責任の罠を組織的に仕掛けている場合もあります。責任追及して犯人捜しをする文化を持った組織です。組織といっても、家庭から国家までいろいろなサイズの組織で見られます。

そんな文化の中にいると失敗は隠したくなりますし、責任が降りかかりそうになると他へ擦り付けたり、その場から去ったりしてしまいます。まさに自分自身に集中している状態になります。某国の船の問題や某旅行会社の偽装手紙の背景には、そんな文化があったのかもしれません。

 使命に根差したコミュニケーション

責任の罠に陥らないためには、使命を思い出し、使命を果たすためのコミュニケーションを図ることです。

無理をして仕事をする前に確実にこなせるのか自分自身とコミュニケーションし、こなせる自信がないのであれば、周りとのコミュニケーションを図りましょう。周りから責められようが、確実にこなせる方法を周りと共に考えるのです。その結果、自分が行うがもっと確実にこなす確率が高いのであれば、少し無理してでも行うことが求められるかもしれませんが、口に出すことで周りもその状況を理解してくれるはずです。周りがコミュニケーションに応じず、自分が行うしかない場合でも、使命に根差した言葉を口に出しておくことは責任感がない行動とは思われないでしょう。
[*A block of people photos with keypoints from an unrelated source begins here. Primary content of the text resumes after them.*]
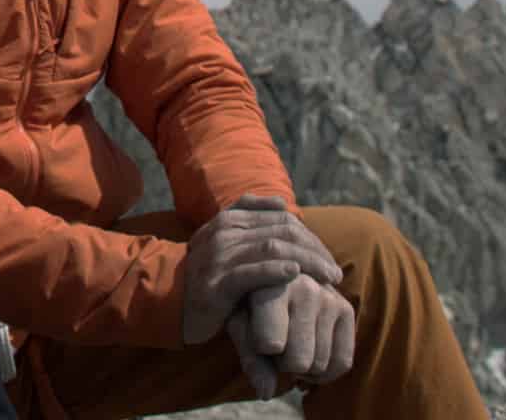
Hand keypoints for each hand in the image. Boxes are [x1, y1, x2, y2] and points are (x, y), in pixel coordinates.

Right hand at [180, 195, 343, 344]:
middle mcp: (224, 231)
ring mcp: (218, 256)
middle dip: (315, 250)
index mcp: (229, 218)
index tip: (328, 258)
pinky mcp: (216, 283)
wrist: (170, 301)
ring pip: (272, 248)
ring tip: (328, 277)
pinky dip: (277, 270)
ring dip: (307, 261)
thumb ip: (250, 218)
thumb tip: (282, 205)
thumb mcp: (226, 241)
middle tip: (335, 272)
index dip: (310, 235)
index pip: (282, 218)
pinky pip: (252, 272)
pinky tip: (295, 273)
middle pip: (282, 231)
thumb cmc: (208, 273)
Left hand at [226, 273, 355, 398]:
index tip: (259, 336)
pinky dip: (324, 371)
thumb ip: (251, 359)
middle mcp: (305, 287)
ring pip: (319, 364)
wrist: (276, 275)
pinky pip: (342, 362)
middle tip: (276, 342)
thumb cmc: (250, 305)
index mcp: (270, 286)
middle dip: (284, 363)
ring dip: (303, 366)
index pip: (271, 344)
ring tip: (291, 342)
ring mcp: (329, 297)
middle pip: (298, 361)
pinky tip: (310, 354)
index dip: (263, 351)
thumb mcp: (240, 326)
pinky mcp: (346, 309)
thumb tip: (266, 393)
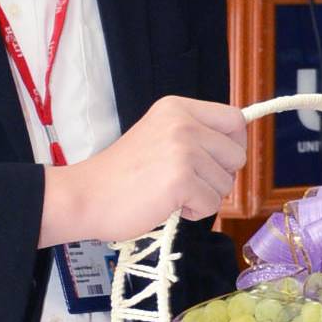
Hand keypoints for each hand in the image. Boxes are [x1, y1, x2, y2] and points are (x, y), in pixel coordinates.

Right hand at [40, 96, 247, 244]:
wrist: (86, 196)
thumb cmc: (122, 175)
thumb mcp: (159, 136)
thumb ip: (194, 136)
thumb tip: (236, 148)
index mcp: (177, 108)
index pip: (235, 119)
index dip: (233, 145)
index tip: (216, 161)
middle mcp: (182, 122)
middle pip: (236, 154)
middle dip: (218, 176)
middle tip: (186, 182)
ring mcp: (182, 149)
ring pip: (226, 184)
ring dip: (203, 196)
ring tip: (170, 192)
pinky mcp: (181, 179)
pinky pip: (212, 204)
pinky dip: (193, 213)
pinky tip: (166, 204)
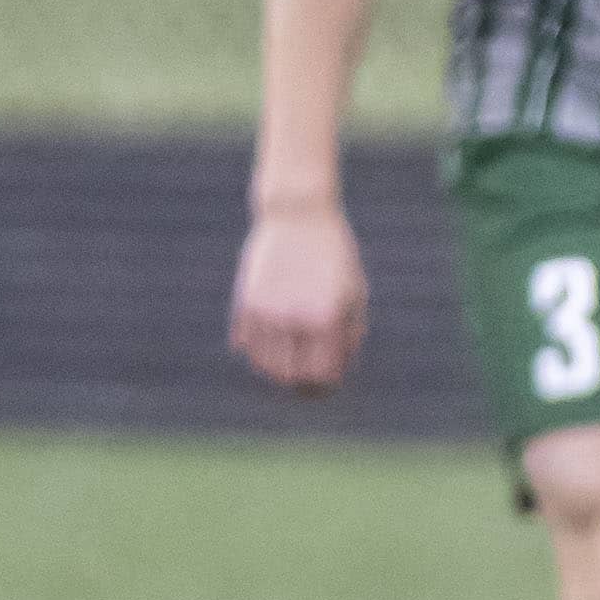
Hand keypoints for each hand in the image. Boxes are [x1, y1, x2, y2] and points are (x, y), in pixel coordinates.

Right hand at [231, 203, 367, 391]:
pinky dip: (257, 350)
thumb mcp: (354, 289)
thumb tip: (341, 367)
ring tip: (289, 361)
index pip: (321, 374)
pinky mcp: (246, 300)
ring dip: (276, 369)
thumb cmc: (334, 253)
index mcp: (326, 319)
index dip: (325, 385)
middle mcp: (294, 319)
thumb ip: (350, 330)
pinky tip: (271, 343)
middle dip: (300, 383)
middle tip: (306, 379)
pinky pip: (246, 342)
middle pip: (289, 375)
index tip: (328, 383)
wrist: (298, 214)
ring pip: (263, 363)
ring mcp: (266, 311)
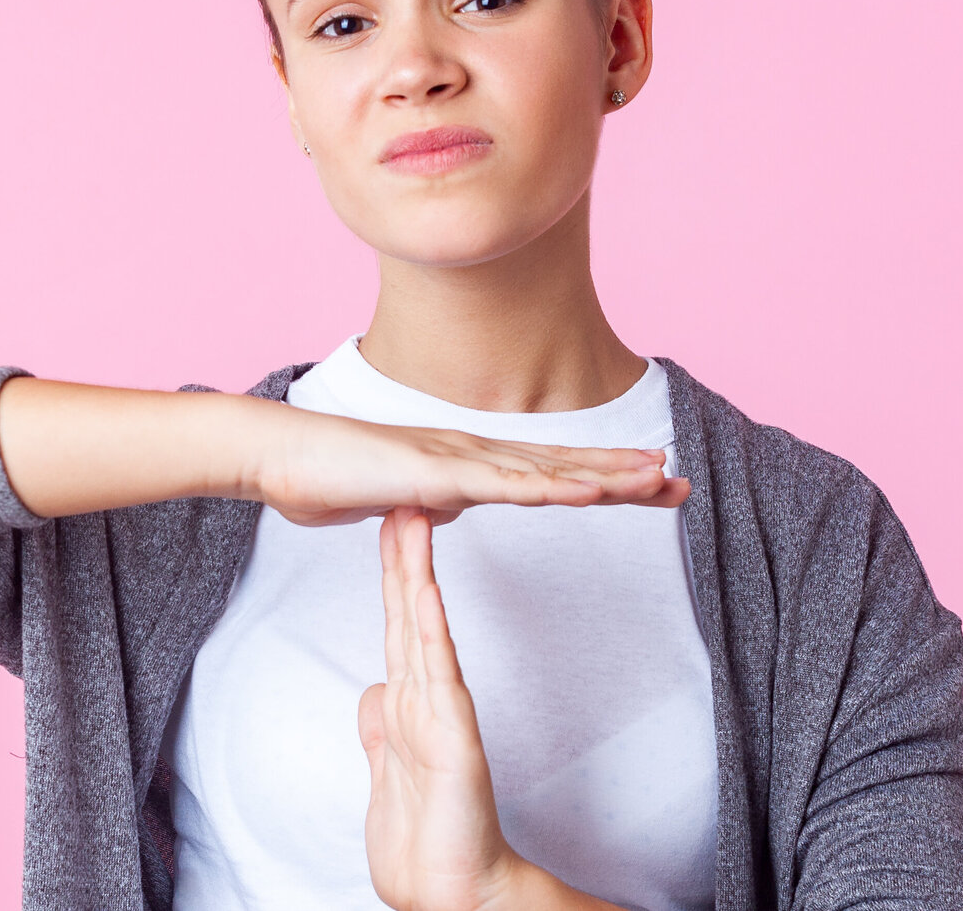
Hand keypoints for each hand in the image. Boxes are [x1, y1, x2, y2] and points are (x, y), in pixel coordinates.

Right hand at [248, 407, 689, 526]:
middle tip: (683, 482)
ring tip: (658, 479)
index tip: (648, 486)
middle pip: (564, 468)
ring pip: (548, 472)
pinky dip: (554, 488)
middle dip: (625, 475)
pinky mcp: (438, 474)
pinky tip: (592, 491)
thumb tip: (443, 508)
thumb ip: (424, 504)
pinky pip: (506, 486)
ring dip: (605, 476)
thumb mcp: (393, 502)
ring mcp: (459, 460)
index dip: (601, 480)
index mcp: (467, 466)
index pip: (548, 476)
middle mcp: (474, 454)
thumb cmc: (325, 477)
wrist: (280, 457)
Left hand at [357, 509, 632, 910]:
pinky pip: (437, 673)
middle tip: (405, 493)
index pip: (399, 627)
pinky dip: (430, 629)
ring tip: (415, 518)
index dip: (392, 578)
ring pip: (424, 629)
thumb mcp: (385, 775)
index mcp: (411, 706)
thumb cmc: (427, 842)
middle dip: (405, 554)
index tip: (388, 525)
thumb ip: (381, 730)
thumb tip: (373, 691)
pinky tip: (426, 590)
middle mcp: (428, 700)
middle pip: (411, 613)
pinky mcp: (452, 736)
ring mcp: (442, 715)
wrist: (450, 891)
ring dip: (417, 573)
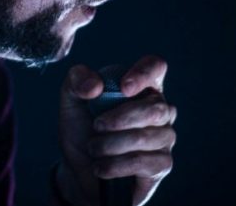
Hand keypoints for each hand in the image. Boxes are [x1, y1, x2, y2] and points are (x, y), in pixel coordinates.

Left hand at [57, 55, 176, 205]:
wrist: (78, 169)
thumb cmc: (82, 129)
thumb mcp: (71, 101)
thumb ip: (77, 81)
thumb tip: (95, 86)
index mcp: (141, 86)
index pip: (155, 67)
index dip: (143, 74)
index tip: (123, 88)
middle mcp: (160, 109)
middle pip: (154, 108)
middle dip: (119, 119)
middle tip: (96, 126)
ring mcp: (164, 137)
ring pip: (146, 137)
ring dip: (110, 145)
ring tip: (93, 149)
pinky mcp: (161, 165)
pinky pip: (144, 163)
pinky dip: (115, 165)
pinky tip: (101, 167)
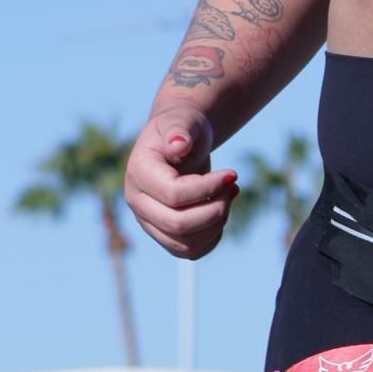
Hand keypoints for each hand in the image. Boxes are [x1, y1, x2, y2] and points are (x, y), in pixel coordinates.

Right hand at [124, 109, 238, 258]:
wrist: (179, 144)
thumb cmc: (183, 129)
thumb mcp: (183, 120)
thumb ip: (180, 129)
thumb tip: (178, 144)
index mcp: (138, 173)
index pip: (174, 194)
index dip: (208, 188)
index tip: (232, 174)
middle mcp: (137, 202)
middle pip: (178, 224)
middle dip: (215, 209)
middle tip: (235, 188)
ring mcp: (149, 222)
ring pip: (185, 243)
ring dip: (217, 223)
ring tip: (230, 196)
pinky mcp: (164, 235)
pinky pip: (191, 251)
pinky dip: (212, 236)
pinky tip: (221, 211)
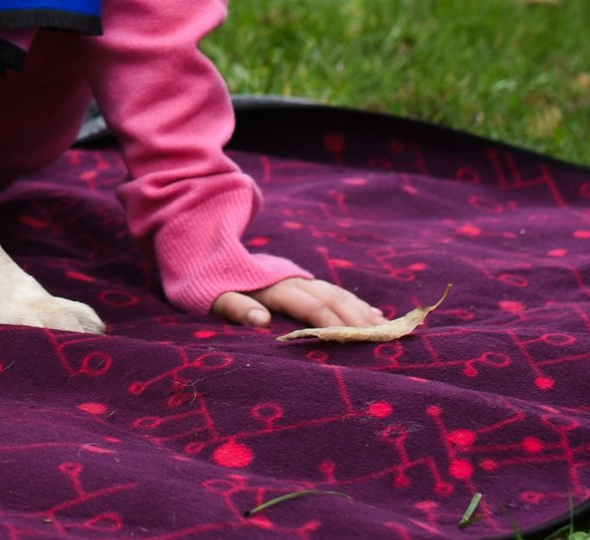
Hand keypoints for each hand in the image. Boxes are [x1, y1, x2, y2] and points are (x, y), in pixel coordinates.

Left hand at [211, 277, 385, 331]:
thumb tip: (262, 320)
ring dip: (362, 310)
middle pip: (333, 299)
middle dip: (360, 319)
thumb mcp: (212, 296)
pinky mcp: (297, 280)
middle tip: (386, 339)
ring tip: (386, 328)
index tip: (362, 340)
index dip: (338, 324)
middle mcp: (291, 281)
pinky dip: (354, 302)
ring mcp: (296, 279)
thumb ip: (236, 307)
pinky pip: (330, 291)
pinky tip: (372, 313)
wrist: (203, 248)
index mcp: (275, 288)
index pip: (314, 308)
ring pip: (336, 293)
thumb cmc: (205, 282)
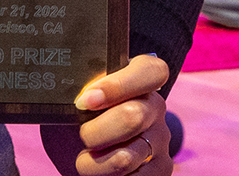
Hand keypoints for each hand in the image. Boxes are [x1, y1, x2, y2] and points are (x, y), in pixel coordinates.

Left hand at [40, 54, 173, 174]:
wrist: (81, 150)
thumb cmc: (78, 118)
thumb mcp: (77, 99)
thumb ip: (82, 90)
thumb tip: (78, 97)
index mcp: (141, 80)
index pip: (150, 72)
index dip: (118, 85)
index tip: (85, 101)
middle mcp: (155, 107)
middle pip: (133, 117)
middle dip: (95, 132)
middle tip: (82, 135)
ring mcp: (160, 139)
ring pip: (126, 156)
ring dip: (94, 163)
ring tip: (86, 158)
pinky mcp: (161, 168)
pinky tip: (103, 170)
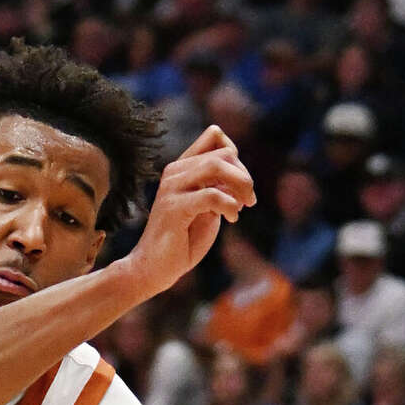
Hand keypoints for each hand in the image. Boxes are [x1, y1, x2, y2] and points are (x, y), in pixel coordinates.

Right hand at [124, 125, 255, 297]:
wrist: (156, 268)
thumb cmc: (183, 241)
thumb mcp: (208, 210)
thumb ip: (221, 190)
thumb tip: (243, 179)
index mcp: (183, 168)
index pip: (214, 136)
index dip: (237, 159)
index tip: (242, 188)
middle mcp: (176, 172)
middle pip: (223, 153)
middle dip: (244, 177)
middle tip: (249, 201)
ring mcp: (173, 187)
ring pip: (216, 166)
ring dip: (240, 186)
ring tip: (242, 207)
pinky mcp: (174, 207)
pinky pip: (212, 194)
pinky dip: (229, 205)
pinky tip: (231, 218)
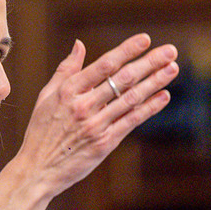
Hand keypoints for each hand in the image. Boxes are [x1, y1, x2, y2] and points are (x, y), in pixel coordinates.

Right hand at [13, 33, 178, 197]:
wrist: (37, 170)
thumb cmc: (41, 132)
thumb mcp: (46, 96)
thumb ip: (66, 69)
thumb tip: (79, 44)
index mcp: (69, 90)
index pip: (104, 64)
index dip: (127, 50)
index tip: (145, 40)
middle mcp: (83, 106)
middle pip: (123, 79)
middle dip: (150, 63)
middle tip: (170, 51)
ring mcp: (96, 125)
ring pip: (131, 99)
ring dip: (155, 82)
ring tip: (173, 68)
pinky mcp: (105, 143)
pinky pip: (131, 121)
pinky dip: (149, 108)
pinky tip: (164, 96)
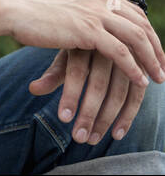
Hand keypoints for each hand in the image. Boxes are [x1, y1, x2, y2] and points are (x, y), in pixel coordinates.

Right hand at [6, 0, 164, 86]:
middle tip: (163, 68)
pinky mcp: (88, 31)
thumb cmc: (32, 9)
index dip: (149, 32)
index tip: (155, 51)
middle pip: (142, 24)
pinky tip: (140, 81)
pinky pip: (120, 52)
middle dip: (156, 48)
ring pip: (136, 38)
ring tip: (158, 78)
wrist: (12, 10)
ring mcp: (95, 14)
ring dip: (151, 61)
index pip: (135, 12)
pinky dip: (133, 68)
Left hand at [30, 48, 150, 145]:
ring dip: (106, 120)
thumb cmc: (82, 50)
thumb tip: (33, 89)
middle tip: (78, 138)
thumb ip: (53, 75)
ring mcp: (127, 60)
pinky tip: (116, 135)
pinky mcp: (141, 71)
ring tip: (92, 139)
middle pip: (99, 85)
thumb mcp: (66, 59)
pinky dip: (127, 117)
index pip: (77, 72)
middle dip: (88, 114)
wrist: (110, 36)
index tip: (63, 119)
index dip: (71, 95)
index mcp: (84, 44)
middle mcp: (107, 51)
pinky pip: (136, 97)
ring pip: (119, 93)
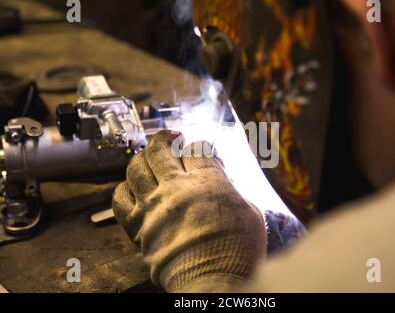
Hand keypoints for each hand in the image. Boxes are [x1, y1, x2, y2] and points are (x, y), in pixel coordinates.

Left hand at [113, 130, 266, 291]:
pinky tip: (134, 186)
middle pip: (160, 149)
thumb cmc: (237, 250)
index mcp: (207, 181)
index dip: (201, 147)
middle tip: (172, 139)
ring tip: (150, 156)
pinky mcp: (137, 225)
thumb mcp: (249, 212)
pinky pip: (119, 197)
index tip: (203, 153)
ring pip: (136, 166)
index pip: (197, 149)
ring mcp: (153, 205)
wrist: (213, 281)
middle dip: (166, 138)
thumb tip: (221, 181)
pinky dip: (124, 187)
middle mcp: (176, 188)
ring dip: (143, 156)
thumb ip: (232, 190)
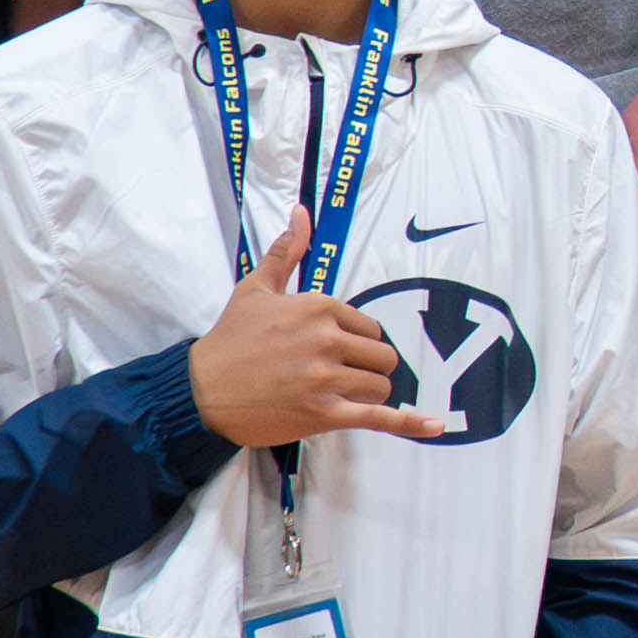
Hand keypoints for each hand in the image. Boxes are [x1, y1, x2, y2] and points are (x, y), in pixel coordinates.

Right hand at [185, 210, 452, 451]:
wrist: (200, 390)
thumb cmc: (230, 339)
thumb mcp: (256, 288)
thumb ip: (287, 251)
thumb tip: (302, 212)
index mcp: (318, 306)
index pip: (369, 328)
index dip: (354, 343)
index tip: (327, 351)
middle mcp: (327, 339)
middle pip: (382, 356)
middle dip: (366, 367)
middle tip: (335, 375)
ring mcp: (327, 378)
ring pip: (381, 386)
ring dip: (366, 393)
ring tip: (334, 395)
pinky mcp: (325, 413)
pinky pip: (379, 417)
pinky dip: (409, 422)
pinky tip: (436, 425)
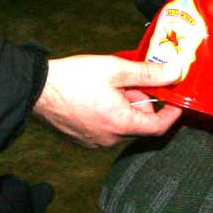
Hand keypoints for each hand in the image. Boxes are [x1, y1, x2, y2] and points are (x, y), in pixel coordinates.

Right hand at [32, 54, 182, 147]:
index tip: (176, 99)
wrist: (37, 90)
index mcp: (121, 124)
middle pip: (139, 125)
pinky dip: (110, 116)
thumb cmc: (74, 78)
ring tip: (111, 87)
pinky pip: (106, 130)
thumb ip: (149, 73)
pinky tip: (97, 98)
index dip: (172, 113)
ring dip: (125, 109)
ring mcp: (95, 143)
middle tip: (133, 82)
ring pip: (122, 127)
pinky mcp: (83, 142)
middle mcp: (110, 140)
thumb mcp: (116, 69)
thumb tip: (176, 72)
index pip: (159, 127)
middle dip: (142, 104)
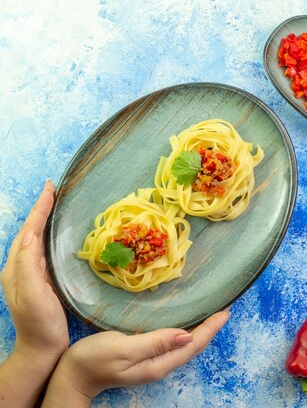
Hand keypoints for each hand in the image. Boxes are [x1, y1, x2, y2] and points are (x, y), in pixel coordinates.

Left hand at [0, 181, 67, 360]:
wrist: (42, 349)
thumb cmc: (39, 323)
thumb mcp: (33, 294)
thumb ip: (28, 265)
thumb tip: (32, 235)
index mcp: (16, 268)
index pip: (28, 231)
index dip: (39, 209)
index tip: (50, 188)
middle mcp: (19, 268)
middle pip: (29, 231)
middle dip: (41, 210)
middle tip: (54, 190)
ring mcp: (29, 275)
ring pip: (36, 239)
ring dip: (44, 221)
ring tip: (56, 205)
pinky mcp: (41, 282)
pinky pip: (44, 251)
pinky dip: (50, 236)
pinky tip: (59, 235)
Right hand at [43, 311, 229, 405]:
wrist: (71, 376)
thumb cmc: (93, 359)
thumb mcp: (123, 348)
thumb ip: (155, 342)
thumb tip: (186, 334)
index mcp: (159, 363)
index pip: (193, 344)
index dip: (211, 327)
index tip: (226, 311)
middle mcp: (161, 365)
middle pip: (193, 346)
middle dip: (211, 328)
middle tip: (225, 309)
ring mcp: (153, 362)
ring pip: (185, 344)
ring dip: (201, 329)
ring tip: (213, 313)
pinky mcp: (145, 356)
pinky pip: (173, 343)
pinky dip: (186, 330)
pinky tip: (188, 322)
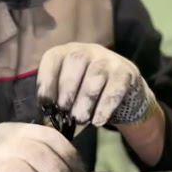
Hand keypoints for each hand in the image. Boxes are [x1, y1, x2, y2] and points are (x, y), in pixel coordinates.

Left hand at [36, 43, 153, 127]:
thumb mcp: (69, 91)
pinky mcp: (125, 73)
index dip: (47, 80)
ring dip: (85, 102)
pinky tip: (98, 121)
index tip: (46, 103)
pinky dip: (104, 108)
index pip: (54, 58)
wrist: (124, 93)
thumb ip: (57, 98)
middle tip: (65, 114)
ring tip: (80, 119)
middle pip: (76, 62)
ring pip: (95, 76)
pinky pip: (114, 90)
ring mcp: (109, 59)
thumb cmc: (86, 93)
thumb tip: (46, 117)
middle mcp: (88, 50)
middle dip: (67, 92)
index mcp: (68, 52)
マネジャーやリーダーは、中に踏み込まず一段上から全体を俯瞰して情報収集・分析・判断をし、現場にフィードバックするコミュニケーションに徹してほしいものです。

そのようなマネジャーやリーダーがいる組織では、責任の罠を仕掛ける必要もない文化が構築されていくと思います。

個人の日常生活でも「私は何をすべきなのか」「私はこうあるべきだ」と責任の罠にはまるのではなく、「そもそも私は何を提供したいのか」「そのためにどうありたいのか」を念頭に置いて自分とコミュニケーションすると、いろいろな可能性が見えてきます。